In this pivotal role, each inspection serves as a crucial link in the chain dedicated to ensuring safety and air-worthiness. Beyond the technical aspects, my responsibility extends to contributing to permit renewals, emphasising an ongoing commitment to preserving the integrity of every aircraft. This ensures that owners and operators can relish the joy of flight in an aircraft that is not only safe but also meticulously inspected. Given the diverse array of aircraft types on the LAA register, a profound understanding of aircraft intricacies is essential, underlining the dedication required to maintain high standards throughout the inspection process.

Freeman Patryk Nelkowski

Having the authority to influence the air-worthiness of various aircraft, I derive immense fulfilment from contributing to the safety and reliability of our flying machines. Each inspection becomes a testament to our collective commitment to making aviation accessible to everyone, fostering an environment where enthusiasts can enjoy the pleasure of flight in well-maintained and secure aircraft.

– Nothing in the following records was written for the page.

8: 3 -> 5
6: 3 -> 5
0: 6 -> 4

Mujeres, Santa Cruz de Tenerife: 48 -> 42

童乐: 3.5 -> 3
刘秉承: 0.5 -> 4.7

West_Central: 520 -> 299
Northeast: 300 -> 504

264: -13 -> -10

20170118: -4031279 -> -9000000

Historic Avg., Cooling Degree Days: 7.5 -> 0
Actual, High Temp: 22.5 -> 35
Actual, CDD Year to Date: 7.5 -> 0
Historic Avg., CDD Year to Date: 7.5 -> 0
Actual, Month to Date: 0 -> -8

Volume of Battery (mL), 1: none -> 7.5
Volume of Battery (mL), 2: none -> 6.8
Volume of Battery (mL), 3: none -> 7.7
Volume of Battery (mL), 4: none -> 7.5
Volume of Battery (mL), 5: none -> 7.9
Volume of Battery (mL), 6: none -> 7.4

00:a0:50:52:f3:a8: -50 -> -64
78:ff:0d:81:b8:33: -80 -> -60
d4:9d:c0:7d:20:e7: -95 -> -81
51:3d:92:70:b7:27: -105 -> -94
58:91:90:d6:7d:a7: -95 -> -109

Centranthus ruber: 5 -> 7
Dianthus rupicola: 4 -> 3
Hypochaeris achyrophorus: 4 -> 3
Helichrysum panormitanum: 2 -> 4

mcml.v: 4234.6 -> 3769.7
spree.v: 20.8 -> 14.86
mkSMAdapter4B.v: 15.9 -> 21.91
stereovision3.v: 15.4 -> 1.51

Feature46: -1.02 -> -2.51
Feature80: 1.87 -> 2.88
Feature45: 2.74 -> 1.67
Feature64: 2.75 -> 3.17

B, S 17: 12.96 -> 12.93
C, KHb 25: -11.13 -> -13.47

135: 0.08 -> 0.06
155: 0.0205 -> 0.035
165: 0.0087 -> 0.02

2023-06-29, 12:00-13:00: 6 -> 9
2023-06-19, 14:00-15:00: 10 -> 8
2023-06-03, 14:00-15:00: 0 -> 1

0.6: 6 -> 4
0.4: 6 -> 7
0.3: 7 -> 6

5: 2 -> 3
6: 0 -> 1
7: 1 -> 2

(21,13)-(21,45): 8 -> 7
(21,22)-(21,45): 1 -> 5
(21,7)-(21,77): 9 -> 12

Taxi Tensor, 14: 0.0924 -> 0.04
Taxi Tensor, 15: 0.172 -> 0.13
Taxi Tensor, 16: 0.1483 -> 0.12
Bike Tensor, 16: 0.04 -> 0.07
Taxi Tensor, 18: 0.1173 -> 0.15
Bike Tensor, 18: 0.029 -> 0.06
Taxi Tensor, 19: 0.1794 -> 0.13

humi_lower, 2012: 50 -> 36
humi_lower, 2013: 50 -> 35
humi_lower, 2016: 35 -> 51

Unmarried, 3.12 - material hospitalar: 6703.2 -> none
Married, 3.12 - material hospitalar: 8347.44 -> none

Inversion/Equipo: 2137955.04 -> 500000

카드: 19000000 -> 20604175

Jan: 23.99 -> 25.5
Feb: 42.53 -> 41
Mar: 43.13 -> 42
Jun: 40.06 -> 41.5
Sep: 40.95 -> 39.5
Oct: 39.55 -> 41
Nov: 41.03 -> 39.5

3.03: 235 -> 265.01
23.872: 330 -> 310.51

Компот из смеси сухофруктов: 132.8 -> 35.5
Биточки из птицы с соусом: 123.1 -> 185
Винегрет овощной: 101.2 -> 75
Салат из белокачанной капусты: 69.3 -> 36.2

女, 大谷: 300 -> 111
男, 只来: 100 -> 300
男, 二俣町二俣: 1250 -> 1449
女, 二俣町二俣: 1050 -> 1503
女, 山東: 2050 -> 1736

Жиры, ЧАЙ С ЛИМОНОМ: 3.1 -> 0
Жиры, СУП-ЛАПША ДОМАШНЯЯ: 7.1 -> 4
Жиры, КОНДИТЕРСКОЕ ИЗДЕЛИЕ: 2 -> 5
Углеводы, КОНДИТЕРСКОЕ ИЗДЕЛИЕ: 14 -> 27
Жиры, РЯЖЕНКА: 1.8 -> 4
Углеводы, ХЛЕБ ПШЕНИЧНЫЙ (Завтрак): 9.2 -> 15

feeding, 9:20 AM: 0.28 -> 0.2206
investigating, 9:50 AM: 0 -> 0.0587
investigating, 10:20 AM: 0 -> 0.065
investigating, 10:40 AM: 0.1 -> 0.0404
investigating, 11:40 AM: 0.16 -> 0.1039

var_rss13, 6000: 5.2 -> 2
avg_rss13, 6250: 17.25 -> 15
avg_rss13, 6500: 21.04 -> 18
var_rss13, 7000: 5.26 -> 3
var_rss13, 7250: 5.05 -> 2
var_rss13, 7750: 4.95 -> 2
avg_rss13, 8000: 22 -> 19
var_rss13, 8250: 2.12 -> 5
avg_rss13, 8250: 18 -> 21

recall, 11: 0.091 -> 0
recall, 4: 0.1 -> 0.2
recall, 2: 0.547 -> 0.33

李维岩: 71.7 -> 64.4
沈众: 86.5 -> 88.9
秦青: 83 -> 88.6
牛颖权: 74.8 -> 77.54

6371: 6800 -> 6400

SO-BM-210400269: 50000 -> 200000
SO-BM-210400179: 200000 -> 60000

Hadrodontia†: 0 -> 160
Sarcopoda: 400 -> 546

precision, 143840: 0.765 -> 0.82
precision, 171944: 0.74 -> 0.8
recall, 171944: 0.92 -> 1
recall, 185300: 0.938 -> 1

I can now usefully use the support I have previously received from the Coachmakers to actively help all light aircraft operations and the people involved, this is not only my personal success but it is also the success of the various support programmes offered by the Coachmakers’ Aerospace Sub-Committee. I hope I can assist any of Liverymen who may own or fly a light aircraft when they require maintenance to be carried out, you can find me in the Coachmakers’ online directory.